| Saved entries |
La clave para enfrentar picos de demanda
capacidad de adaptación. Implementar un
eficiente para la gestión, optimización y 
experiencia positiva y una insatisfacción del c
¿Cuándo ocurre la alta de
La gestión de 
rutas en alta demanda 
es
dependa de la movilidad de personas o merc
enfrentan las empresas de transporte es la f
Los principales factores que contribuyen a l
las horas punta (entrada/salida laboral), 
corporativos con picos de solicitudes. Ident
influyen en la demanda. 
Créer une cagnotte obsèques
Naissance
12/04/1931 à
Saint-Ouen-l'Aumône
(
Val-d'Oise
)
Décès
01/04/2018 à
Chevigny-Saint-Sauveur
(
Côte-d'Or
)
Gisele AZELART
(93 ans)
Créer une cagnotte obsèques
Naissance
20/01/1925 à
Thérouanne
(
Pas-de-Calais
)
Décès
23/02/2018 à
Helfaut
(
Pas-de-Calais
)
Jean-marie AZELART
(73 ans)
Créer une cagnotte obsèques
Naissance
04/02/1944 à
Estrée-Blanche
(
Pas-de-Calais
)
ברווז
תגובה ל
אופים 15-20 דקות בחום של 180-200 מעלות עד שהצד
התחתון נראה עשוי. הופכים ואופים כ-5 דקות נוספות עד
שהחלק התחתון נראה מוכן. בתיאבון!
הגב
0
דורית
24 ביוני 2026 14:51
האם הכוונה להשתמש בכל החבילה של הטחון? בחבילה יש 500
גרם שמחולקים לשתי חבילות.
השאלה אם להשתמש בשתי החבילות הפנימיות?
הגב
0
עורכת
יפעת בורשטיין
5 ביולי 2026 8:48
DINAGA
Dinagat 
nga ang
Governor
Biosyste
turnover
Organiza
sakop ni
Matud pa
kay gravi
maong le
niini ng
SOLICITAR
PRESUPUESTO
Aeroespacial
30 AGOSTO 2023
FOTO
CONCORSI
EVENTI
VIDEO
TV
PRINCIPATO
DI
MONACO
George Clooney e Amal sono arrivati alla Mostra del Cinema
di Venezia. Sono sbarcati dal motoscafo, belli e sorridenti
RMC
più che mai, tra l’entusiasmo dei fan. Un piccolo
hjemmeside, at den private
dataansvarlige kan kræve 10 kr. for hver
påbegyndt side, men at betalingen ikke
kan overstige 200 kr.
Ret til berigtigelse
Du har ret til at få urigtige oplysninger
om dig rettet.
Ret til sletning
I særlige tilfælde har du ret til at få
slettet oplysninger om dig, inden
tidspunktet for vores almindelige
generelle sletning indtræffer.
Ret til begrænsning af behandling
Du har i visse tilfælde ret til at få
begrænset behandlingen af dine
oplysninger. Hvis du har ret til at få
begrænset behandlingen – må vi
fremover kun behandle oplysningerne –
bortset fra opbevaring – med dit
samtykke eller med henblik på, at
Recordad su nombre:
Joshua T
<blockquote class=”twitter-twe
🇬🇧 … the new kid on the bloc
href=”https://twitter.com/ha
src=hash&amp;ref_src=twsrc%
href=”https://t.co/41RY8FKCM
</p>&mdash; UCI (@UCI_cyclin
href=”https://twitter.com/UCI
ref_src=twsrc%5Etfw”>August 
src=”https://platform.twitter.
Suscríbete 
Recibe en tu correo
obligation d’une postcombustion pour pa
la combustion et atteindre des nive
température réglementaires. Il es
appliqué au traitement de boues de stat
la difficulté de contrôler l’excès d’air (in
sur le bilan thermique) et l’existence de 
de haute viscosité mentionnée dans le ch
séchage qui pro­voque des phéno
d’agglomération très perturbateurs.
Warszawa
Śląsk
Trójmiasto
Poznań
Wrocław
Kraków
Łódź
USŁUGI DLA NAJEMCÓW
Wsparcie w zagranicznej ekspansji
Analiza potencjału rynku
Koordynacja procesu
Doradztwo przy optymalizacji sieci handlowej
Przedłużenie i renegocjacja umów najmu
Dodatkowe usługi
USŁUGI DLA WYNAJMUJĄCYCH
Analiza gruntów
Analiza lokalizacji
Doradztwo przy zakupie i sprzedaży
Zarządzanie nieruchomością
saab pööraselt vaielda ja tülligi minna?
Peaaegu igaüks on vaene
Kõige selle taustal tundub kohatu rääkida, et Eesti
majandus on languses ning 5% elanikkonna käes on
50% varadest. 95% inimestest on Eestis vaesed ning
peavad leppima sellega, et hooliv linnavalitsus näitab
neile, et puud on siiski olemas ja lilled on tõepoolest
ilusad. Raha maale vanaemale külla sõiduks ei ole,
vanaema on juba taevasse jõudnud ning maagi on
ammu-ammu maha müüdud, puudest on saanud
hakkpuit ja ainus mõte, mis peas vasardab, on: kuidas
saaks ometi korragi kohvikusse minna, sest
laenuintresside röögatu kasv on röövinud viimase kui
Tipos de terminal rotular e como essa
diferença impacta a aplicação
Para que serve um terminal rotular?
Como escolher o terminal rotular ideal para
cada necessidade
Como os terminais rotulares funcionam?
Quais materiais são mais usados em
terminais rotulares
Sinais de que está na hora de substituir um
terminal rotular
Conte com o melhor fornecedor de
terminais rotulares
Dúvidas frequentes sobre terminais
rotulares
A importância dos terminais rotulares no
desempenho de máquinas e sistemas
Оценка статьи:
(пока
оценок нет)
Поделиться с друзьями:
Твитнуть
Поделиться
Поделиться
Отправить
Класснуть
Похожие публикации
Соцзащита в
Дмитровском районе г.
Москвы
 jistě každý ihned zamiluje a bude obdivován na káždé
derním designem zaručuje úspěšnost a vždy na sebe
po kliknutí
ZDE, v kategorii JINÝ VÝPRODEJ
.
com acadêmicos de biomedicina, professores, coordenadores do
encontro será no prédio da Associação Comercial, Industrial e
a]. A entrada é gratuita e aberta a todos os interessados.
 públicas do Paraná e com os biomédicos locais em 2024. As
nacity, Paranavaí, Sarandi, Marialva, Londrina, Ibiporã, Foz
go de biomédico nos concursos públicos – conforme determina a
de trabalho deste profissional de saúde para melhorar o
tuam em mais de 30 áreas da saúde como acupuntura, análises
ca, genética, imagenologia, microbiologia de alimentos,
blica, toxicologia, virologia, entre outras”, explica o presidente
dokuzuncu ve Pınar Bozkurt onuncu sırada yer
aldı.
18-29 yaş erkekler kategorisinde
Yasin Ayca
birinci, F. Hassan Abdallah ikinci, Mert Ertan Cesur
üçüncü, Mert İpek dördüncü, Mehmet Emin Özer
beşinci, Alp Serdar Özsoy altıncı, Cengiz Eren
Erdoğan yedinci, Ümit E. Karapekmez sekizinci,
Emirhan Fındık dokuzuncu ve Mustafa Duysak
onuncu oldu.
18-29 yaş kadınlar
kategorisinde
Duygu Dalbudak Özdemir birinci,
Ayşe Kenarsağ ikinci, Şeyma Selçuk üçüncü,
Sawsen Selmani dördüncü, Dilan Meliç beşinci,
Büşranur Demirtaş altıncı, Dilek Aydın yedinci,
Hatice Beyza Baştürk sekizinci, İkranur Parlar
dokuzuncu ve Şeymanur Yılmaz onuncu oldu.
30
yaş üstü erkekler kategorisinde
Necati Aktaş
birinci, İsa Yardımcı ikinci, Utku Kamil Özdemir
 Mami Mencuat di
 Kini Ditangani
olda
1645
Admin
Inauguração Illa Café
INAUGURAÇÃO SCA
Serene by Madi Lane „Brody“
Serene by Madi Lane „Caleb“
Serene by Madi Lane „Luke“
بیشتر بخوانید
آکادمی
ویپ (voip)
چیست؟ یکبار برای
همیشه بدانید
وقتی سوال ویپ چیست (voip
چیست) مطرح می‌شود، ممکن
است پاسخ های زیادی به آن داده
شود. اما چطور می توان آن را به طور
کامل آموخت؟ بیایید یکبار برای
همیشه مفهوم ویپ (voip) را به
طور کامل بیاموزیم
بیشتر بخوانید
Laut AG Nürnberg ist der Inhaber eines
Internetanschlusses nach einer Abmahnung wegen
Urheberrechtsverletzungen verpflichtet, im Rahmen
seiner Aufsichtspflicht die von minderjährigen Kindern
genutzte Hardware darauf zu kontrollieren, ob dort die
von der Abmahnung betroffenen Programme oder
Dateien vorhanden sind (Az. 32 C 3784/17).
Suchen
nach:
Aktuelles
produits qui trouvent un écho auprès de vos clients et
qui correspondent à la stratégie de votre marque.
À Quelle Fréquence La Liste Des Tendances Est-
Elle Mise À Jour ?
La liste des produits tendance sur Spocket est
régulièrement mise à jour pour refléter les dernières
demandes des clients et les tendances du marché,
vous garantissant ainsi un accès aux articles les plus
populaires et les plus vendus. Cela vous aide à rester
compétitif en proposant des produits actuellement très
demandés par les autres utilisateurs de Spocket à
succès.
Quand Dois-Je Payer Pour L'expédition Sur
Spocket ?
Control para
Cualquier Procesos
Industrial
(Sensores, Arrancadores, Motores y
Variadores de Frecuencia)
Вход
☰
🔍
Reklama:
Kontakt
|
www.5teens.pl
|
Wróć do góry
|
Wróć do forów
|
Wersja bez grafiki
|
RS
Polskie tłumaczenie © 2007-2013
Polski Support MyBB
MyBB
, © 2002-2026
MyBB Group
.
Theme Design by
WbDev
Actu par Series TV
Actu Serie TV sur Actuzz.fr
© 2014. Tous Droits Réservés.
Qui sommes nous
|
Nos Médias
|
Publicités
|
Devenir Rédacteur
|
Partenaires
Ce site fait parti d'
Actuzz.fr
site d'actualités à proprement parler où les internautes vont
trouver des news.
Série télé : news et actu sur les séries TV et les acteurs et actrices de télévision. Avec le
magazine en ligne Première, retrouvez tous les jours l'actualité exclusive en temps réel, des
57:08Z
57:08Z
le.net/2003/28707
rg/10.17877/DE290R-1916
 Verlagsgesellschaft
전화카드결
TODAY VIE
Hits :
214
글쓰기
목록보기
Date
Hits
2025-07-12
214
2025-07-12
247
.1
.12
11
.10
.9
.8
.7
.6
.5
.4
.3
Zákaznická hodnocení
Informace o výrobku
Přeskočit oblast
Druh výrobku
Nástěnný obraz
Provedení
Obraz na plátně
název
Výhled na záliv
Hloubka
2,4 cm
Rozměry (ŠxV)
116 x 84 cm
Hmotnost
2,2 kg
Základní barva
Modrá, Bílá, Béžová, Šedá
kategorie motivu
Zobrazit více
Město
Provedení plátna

| Problem |
Write out the records word for word, starting at the first line and ending at the line that contains "kan overstige 200 kr.", with both of those lines included.

| Solution to this problem |
La clave para enfrentar picos de demanda
capacidad de adaptación. Implementar un
eficiente para la gestión, optimización y 
experiencia positiva y una insatisfacción del c
¿Cuándo ocurre la alta de
La gestión de 
rutas en alta demanda 
es
dependa de la movilidad de personas o merc
enfrentan las empresas de transporte es la f
Los principales factores que contribuyen a l
las horas punta (entrada/salida laboral), 
corporativos con picos de solicitudes. Ident
influyen en la demanda. 
Créer une cagnotte obsèques
Naissance
12/04/1931 à
Saint-Ouen-l'Aumône
(
Val-d'Oise
)
Décès
01/04/2018 à
Chevigny-Saint-Sauveur
(
Côte-d'Or
)
Gisele AZELART
(93 ans)
Créer une cagnotte obsèques
Naissance
20/01/1925 à
Thérouanne
(
Pas-de-Calais
)
Décès
23/02/2018 à
Helfaut
(
Pas-de-Calais
)
Jean-marie AZELART
(73 ans)
Créer une cagnotte obsèques
Naissance
04/02/1944 à
Estrée-Blanche
(
Pas-de-Calais
)
ברווז
תגובה ל
אופים 15-20 דקות בחום של 180-200 מעלות עד שהצד
התחתון נראה עשוי. הופכים ואופים כ-5 דקות נוספות עד
שהחלק התחתון נראה מוכן. בתיאבון!
הגב
0
דורית
24 ביוני 2026 14:51
האם הכוונה להשתמש בכל החבילה של הטחון? בחבילה יש 500
גרם שמחולקים לשתי חבילות.
השאלה אם להשתמש בשתי החבילות הפנימיות?
הגב
0
עורכת
יפעת בורשטיין
5 ביולי 2026 8:48
DINAGA
Dinagat 
nga ang
Governor
Biosyste
turnover
Organiza
sakop ni
Matud pa
kay gravi
maong le
niini ng
SOLICITAR
PRESUPUESTO
Aeroespacial
30 AGOSTO 2023
FOTO
CONCORSI
EVENTI
VIDEO
TV
PRINCIPATO
DI
MONACO
George Clooney e Amal sono arrivati alla Mostra del Cinema
di Venezia. Sono sbarcati dal motoscafo, belli e sorridenti
RMC
più che mai, tra l’entusiasmo dei fan. Un piccolo
hjemmeside, at den private
dataansvarlige kan kræve 10 kr. for hver
påbegyndt side, men at betalingen ikke
kan overstige 200 kr.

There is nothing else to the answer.